The Tool is not the Product

Sarah Parmenter’s article I can’t design in the browser has set off a buzz in the web community about designing in Photoshop. Give the article a read before going farther.

The web is a convoluted place of influence. Print design gave rise to language HTML and XML are based on and the heavily influenced CSS, and with that influence opened the path for many workers to make the jump from print to screen. With them can much-needed knowledge of proven tactics, and battle hardened tools.

The issue stems from what a person learns first, if they learned developing before design then they have the issue I have, so developers becoming designers raise your hands and slap your forehead. People of design learning developing; so we have a nice internal developer vs designer melting pot that is the website-making-person community. Don’t frown at that term, if you have a better all-inclusive term leave it in the comments.

While I do not have the same problem as Sarah, I have an equally aggravating one. The exact opposite, I can not design a webpage in Photoshop. Going into detail it is the opposite of Chris Coyiers’ issue, because I get extremely focused on structure in the program. I’ll easily spend half a day fiddling with grids and trying to fix every detail of a content-less object to pixel perfection in mental anguish knowing a client is just going to throw a super-sized image in it and break it the day of shipping.

The ideology is not the same either. In HTML everything is a box, a rectangle with 4 sides. Even the things you think you put out side the box, are still within a box themselves, referenced in location to a greater or lesser box. A single character of text is a box to measure everything else by, a pixel is a box on a screen, within the box that is the document, a span is a box on a set of lines that define the height and width of a box within a div, or object set to display:block the big daddy of all boxes.

Everything is a g0$!@#m !@#$ing box and Paul Irish’s post on using the global selector to enforce a proper box-sizing model just highlights it. So to the guys at MyStream don’t feel bad, its suppose to look like that, that’s why we have Photoshop.

I draw up structure in Photoshop and use those measurements to make a custom framework for all my projects, within that I work out my inspiring elements, then it all goes to Google Chrome. I use Chrome as a pseudo-IDE, in conjunction with NodeJS and Notepad++. Using Chromes development tools lets me express my thoughts and just slide objects around in a manner similar to Photoshop.

PROMPT 1. Rewrite the part of the post on designing in Photoshop that opens with the words containing "The issue stems" and closes with "in the comments.", changing "melting pot" to "mixing bowl".

MATERIAL FOR THIS TASK.
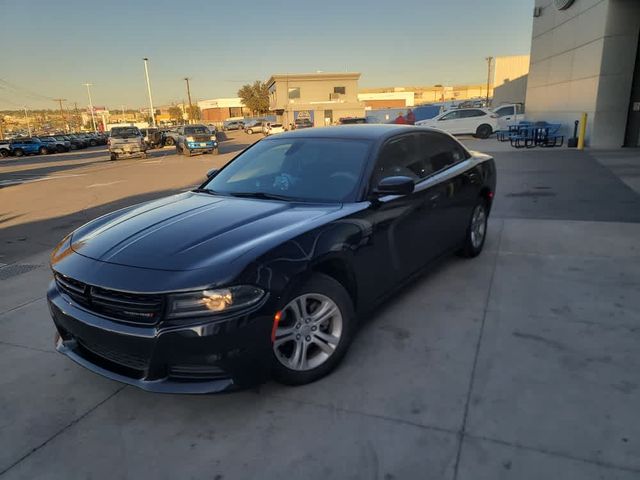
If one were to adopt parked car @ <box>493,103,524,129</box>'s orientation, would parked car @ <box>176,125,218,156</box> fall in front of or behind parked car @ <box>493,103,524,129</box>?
in front

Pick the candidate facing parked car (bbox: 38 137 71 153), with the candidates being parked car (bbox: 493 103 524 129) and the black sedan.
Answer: parked car (bbox: 493 103 524 129)

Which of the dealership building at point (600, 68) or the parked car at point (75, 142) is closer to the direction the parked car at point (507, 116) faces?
the parked car

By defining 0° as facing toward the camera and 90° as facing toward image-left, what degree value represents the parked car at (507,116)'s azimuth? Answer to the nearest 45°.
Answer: approximately 90°

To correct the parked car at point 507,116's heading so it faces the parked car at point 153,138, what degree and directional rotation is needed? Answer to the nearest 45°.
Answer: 0° — it already faces it

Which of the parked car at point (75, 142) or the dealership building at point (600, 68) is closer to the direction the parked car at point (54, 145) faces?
the dealership building

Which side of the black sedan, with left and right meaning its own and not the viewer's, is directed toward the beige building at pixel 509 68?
back

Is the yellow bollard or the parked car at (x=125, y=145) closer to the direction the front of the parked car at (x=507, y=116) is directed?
the parked car

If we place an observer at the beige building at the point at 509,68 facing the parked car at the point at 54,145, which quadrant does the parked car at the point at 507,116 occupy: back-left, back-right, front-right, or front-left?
front-left

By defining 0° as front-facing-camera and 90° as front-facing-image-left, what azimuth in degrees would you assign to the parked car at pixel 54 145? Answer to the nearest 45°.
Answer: approximately 315°

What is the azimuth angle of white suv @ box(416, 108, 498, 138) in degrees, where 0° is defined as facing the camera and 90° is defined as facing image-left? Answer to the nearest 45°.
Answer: approximately 90°

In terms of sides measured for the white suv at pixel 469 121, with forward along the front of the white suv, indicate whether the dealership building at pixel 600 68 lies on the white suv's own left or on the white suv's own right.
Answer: on the white suv's own left

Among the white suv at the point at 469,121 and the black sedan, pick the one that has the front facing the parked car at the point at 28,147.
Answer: the white suv

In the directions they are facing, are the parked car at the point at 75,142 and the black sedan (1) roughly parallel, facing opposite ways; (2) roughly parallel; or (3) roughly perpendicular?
roughly perpendicular
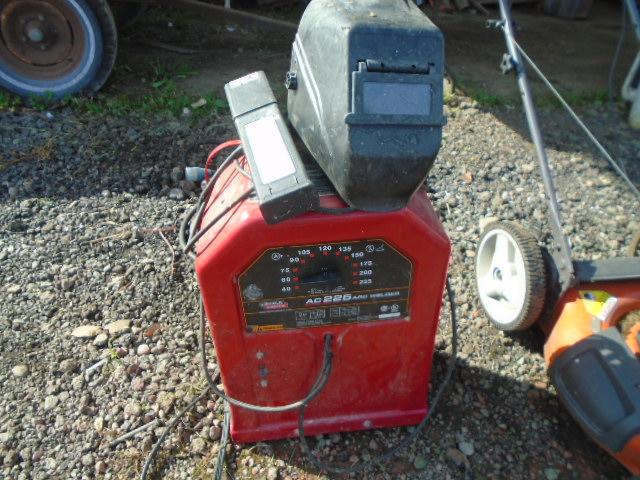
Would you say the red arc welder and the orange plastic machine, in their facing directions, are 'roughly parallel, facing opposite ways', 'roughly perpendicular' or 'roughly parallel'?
roughly parallel

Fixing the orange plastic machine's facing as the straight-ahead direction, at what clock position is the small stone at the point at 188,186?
The small stone is roughly at 5 o'clock from the orange plastic machine.

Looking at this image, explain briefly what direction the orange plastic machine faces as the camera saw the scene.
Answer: facing the viewer and to the right of the viewer

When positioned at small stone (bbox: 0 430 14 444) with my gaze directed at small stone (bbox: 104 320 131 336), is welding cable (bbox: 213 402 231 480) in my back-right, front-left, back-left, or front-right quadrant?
front-right

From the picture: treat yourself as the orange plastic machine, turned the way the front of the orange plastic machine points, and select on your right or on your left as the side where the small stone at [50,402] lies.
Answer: on your right

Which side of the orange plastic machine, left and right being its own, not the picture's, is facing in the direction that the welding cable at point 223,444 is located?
right

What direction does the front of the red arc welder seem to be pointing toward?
toward the camera

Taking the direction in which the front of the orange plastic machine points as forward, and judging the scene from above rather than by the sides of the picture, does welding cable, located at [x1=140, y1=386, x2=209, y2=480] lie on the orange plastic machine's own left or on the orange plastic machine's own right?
on the orange plastic machine's own right

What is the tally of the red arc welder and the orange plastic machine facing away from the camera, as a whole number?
0

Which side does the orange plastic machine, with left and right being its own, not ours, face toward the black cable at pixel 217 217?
right

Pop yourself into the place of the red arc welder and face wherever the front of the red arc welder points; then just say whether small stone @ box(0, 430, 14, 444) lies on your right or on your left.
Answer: on your right

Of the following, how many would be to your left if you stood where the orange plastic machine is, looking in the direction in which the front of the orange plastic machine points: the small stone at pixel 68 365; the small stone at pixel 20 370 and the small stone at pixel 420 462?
0

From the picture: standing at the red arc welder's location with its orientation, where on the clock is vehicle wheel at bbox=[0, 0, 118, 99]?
The vehicle wheel is roughly at 5 o'clock from the red arc welder.
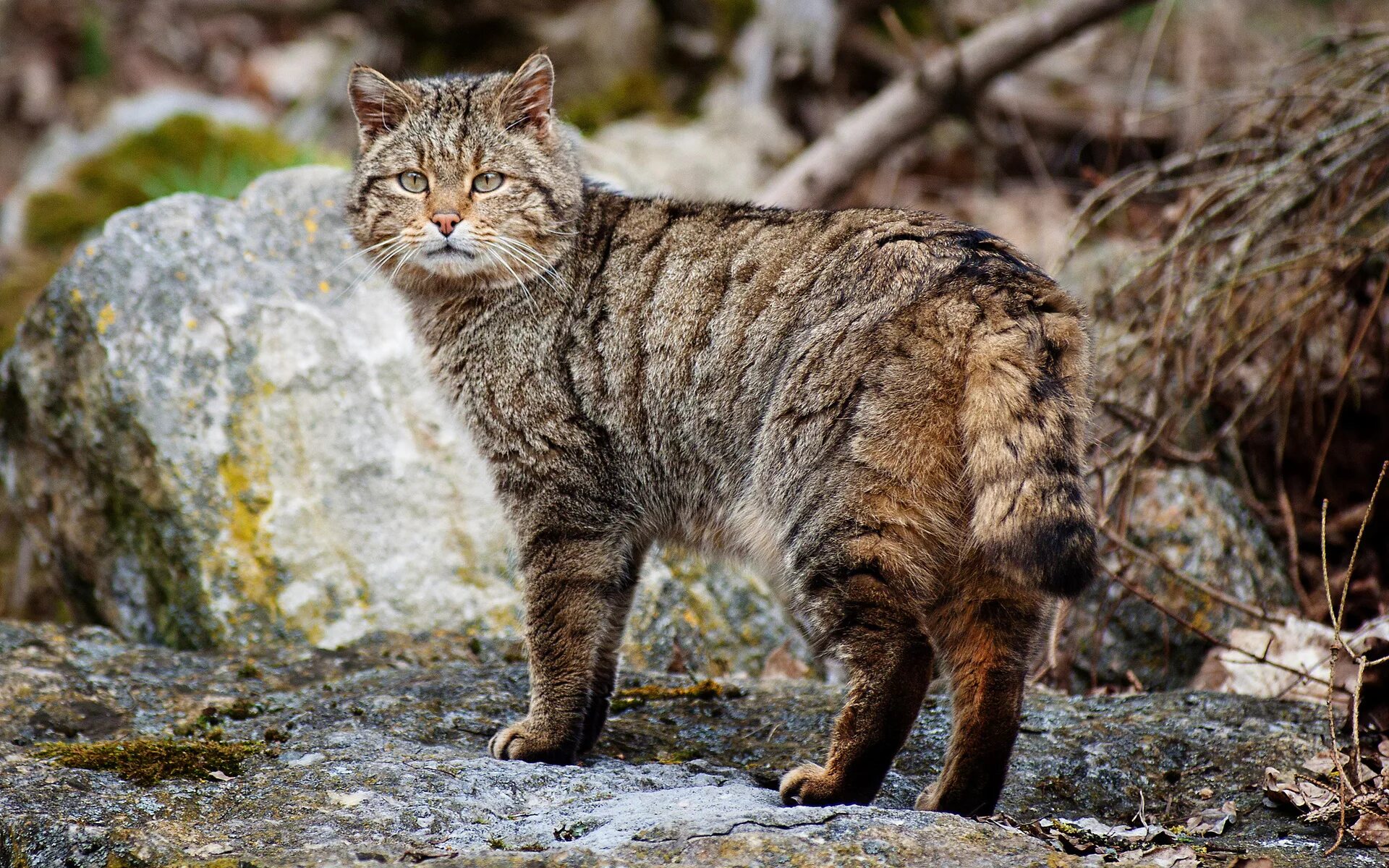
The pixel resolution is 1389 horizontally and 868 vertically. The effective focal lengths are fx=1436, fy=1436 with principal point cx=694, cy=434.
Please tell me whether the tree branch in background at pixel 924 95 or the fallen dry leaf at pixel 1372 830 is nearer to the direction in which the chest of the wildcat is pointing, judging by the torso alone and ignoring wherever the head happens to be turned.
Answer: the tree branch in background

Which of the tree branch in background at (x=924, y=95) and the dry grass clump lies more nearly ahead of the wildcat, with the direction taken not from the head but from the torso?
the tree branch in background

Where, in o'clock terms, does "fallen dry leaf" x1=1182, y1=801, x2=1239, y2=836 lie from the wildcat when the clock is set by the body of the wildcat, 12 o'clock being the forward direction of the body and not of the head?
The fallen dry leaf is roughly at 5 o'clock from the wildcat.

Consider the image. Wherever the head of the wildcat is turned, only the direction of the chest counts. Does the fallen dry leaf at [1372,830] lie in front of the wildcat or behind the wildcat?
behind

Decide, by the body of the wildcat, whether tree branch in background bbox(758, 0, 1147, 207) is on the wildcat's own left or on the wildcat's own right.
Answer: on the wildcat's own right

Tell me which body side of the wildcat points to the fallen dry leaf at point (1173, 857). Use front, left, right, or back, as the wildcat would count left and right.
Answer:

PROMPT 2. Gather every line of the records that contains the word "camera", matching case exactly.

EXERCISE ANSWER 1.
The issue stems from what a person learns first, if they learned developing before design then they have the issue I have, so developers becoming designers raise your hands and slap your forehead. People of design learning developing; so we have a nice internal developer vs designer mixing bowl that is the website-making-person community. Don’t frown at that term, if you have a better all-inclusive term leave it in the comments.

EXERCISE ANSWER 2.
By defining 0° as facing toward the camera and 90° as facing toward image-left, what degree value represents the parked car at (507,116)'s azimuth? Answer to the nearest 45°.
By defining 0° as front-facing-camera and 90° as front-facing-image-left, what azimuth in degrees would you assign to the parked car at pixel 54 145? Answer to the nearest 45°.
What is the azimuth angle of white suv @ box(416, 108, 498, 138) in degrees, where 0° is defined as facing the camera and 90° is defined as facing image-left? Answer to the nearest 45°.
Looking at this image, explain briefly what direction the orange plastic machine faces as the camera saw the scene.
toward the camera
What is the tally of the red arc welder and the orange plastic machine facing away from the camera, as a whole number?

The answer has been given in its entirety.